On March 20, President Recep Tayyip Erdogan signed a decree to withdraw Turkey from the Council of Europe Convention on Preventing and Combatting Violence Against Women and Domestic Violence, which is more commonly referred to as the Istanbul Convention. Fahrettin Altun, head of media and communications for the Turkish President, used a homophobic rationale to justify Erdogan’s decision. Altun stated that the Istanbul Convention had been “hijacked by a group of people attempting to normalize homosexuality” and is contradictory to Turkish social and family values, which are rooted in Islam.
Erdogan’s decree is a huge setback for women’s rights in Turkey, a country with high rates of femicide and violence against women. Although the Turkish government does not keep records of violence against women, the Turkish feminist group We Will Stop Femicide reports that 474 women were murdered in Turkey in 2019, primarily by partners or family members. With domestic violence increasing further due to COVID-19 lockdowns, Turkey’s withdrawal sends the signal that perpetrators of violence against women will go unpunished.
The move also has alarming implications for the state of democracy in Turkey. If Erdogan’s unilateral move to back out of an international agreement that has been ratified by parliament is accepted, it would effectively mean that the Turkish president can repeal any existing domestic legislation or international treaty.
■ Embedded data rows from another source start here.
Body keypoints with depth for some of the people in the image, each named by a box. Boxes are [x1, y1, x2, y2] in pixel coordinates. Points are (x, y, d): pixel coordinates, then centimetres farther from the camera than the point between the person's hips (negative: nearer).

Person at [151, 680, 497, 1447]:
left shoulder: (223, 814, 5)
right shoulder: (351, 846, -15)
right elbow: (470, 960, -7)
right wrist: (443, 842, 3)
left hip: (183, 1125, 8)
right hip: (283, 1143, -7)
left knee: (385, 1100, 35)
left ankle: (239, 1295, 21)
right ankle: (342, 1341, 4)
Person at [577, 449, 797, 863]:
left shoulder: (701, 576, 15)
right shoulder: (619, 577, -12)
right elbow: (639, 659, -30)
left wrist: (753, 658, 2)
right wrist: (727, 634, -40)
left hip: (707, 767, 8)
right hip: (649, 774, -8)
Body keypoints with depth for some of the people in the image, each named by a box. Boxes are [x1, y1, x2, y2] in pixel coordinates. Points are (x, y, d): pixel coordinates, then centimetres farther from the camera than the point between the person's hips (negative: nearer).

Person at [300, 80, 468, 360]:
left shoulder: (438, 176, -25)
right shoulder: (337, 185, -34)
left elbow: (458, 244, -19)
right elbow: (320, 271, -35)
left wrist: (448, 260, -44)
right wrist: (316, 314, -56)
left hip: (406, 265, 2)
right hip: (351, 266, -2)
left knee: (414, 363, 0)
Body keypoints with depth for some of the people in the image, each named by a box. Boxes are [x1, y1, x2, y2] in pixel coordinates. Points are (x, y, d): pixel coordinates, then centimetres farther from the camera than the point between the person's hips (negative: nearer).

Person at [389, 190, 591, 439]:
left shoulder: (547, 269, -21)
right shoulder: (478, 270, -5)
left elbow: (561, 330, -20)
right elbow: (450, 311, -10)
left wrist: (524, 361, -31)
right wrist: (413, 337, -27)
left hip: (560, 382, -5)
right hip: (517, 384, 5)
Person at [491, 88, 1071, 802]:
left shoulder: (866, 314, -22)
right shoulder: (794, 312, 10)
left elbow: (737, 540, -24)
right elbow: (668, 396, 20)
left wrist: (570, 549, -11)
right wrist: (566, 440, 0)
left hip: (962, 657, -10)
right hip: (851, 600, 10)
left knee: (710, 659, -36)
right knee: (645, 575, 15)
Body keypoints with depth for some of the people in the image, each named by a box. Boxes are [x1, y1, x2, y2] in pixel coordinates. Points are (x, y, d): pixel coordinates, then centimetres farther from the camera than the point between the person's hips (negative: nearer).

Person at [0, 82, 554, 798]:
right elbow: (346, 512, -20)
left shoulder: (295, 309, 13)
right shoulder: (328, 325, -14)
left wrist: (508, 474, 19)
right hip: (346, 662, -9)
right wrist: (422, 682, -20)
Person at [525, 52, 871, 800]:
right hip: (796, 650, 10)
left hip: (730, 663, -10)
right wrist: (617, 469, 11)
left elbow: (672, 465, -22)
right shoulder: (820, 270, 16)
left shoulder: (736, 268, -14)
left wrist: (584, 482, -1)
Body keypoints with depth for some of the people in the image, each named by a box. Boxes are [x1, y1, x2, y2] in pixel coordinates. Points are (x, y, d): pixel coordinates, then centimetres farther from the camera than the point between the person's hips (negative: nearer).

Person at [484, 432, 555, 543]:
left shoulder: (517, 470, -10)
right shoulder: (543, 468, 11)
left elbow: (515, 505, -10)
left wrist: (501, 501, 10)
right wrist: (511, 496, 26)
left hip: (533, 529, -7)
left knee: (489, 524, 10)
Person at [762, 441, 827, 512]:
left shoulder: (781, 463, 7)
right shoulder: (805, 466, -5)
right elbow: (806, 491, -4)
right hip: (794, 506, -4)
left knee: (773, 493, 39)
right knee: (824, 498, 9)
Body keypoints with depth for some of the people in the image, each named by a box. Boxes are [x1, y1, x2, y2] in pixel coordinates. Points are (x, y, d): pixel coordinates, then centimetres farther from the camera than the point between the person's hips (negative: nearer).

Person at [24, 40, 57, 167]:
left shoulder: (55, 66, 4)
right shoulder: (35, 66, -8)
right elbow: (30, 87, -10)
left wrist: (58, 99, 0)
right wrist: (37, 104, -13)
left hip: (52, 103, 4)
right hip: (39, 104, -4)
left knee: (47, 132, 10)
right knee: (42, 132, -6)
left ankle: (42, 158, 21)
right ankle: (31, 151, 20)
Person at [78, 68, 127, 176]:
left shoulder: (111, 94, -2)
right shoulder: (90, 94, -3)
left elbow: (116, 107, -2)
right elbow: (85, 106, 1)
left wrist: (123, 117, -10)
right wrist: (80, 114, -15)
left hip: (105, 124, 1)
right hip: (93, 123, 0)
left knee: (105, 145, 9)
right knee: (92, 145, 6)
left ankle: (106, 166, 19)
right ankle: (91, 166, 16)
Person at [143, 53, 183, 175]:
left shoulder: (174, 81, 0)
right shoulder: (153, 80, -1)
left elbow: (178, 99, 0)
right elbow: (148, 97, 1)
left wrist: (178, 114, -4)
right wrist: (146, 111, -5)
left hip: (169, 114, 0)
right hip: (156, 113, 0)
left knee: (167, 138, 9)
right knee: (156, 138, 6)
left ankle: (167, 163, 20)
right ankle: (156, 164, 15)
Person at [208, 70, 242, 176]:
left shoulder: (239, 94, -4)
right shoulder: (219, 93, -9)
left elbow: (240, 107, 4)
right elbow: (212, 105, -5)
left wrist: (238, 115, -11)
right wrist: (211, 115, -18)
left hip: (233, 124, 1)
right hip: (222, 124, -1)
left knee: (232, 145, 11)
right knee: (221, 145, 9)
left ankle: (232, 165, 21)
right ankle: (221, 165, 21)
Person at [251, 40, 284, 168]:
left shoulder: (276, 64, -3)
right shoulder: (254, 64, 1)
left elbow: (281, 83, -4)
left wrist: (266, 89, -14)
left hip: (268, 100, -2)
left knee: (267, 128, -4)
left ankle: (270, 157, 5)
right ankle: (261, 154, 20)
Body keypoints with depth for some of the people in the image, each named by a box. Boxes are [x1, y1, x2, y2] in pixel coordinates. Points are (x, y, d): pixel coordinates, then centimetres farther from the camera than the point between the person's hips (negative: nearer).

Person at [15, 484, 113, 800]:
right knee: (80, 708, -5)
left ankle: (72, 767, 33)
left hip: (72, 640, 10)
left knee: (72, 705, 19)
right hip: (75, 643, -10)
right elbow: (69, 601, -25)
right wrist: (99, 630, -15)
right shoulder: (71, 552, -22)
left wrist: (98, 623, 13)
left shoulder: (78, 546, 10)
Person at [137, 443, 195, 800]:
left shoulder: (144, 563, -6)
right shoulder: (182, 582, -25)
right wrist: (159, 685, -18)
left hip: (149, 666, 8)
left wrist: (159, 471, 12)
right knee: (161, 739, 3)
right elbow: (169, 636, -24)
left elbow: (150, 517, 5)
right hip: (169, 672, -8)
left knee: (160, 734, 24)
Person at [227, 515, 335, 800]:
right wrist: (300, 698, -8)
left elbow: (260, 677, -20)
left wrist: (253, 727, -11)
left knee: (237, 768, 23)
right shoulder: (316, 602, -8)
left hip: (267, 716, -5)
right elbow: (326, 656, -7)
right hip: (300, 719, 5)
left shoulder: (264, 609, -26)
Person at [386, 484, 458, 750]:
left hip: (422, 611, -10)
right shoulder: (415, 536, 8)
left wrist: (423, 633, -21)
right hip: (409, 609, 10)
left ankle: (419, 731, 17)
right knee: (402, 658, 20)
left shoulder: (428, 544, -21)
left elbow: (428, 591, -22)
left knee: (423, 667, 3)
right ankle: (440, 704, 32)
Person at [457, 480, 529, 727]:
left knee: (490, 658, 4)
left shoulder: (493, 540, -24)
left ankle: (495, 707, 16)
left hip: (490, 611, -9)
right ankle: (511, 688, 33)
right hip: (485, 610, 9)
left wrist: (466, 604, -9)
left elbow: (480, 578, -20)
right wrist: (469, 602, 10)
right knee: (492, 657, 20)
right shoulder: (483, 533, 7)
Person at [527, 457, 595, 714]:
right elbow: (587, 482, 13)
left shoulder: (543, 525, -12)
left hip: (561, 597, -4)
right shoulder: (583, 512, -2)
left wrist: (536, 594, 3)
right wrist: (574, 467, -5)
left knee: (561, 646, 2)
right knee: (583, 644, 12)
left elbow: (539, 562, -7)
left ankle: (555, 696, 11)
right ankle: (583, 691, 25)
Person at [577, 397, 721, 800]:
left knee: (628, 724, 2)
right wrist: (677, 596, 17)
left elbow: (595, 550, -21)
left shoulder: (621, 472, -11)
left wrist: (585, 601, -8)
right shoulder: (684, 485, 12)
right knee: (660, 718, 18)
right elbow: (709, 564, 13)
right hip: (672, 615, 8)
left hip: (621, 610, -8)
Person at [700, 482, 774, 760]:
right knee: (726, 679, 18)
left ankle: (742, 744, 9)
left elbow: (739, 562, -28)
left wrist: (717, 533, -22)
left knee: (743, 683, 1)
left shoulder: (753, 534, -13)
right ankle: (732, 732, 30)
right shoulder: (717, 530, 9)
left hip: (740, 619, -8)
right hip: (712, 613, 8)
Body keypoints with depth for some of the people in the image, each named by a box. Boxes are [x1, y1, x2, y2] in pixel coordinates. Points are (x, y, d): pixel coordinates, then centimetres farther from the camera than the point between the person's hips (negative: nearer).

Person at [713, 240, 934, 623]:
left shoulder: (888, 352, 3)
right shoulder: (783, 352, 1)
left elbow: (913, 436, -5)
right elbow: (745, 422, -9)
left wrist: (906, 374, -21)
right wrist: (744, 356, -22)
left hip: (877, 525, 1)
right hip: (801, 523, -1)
The separation of powers would no longer exist in Turkey.
Erdogan’s move also infringes against the process of “Denunciation” as set out in Article 80 of the Istanbul Convention. “Any Party may, at any time, denounce this Convention by means of a notification addressed to the Secretary General of the Council of Europe. Such denunciation shall become effective on the first day of the month following the expiration of a period of three months after the date of receipt of the notification by the Secretary General.” A mere presidential decree is not legally sufficient to remove Turkey from the Convention.
Politicization of the Istanbul Convention
The Istanbul Convention is a legal framework that aims to eliminate violence against women, protect victims, and prosecute offenders. The treaty is worded to emphasize the disproportionate effect of violence on women and draw attention to historical inequality between women and men. Although its sole purpose is preventing violence against women, Erdogan is politicizing it to appease conservative and nationalist supporters by emphasizing the women’s traditional role as mother and wife.
In the past two decades, Erdogan and his Justice and Development Party (AKP) have created an authoritarian system that is intolerant of dissent. Erdogan’s denunciation of the Istanbul Convention is intended to satisfy AKP’s conservative voter base, as AKP has been unable to curb the high levels of inflation and boost employment. The economic slump in Turkey has only been exacerbated by the COVID-19 pandemic.
Erdogan’s move also asserts his position as an authoritarian leader. By targeting advocates of women’s rights who criticize Ankara for not implementing the protection measures outlined in this human rights treaty, Erdogan is intensifying his attack on democracy.
Turkish constitutional scholars and jurists have pointed out that Erdogan’s unilateral move goes against the Turkish Constitution, citing the separation of powers principle. A Turkish withdrawal from the treaty would require a domestic law repealing Turkish ratification of the Istanbul Convention. Turkish lawyer Sedef Erken has already fought the withdrawal by filing an annulment action in which she argued that it is not within the president’s power to withdraw from an international agreement that was passed by parliament by simply making a decree. Ms. Erken is one of many lawyers who have indicated that they will fight Erdogan’s decree by all legal means.
In addition to legal action, social media backlash and protests are putting pressure on the Turkish government. Thousands of Turkish women took to the streets of Ankara and Istanbul on 20 and 27 March to demand that Erdogan reverse his decision and there are more protests planned. According to a BBC report, protestors carried signs with slogans such as “Istanbul Convention Saves Lives,” “Protect women, not the perpetrators of violence” and “We don’t accept one man’s decision.”
Withdrawing from the Istanbul Convention has distanced Turkey from the Council of Europe, of which it remains a member. The Council of Europe Secretary General Marija Pejčinović Burič echoed the views of Turkish women and girls when she stated that Erdogan’s move is “devastating news.” The upcoming conference scheduled for 11 May marking the 10th anniversary of the Istanbul Convention, organized by the Council of Europe and the German Presidency of the Council, is another opportunity for Turkish women to express their opposition to withdrawal from the Istanbul Convention.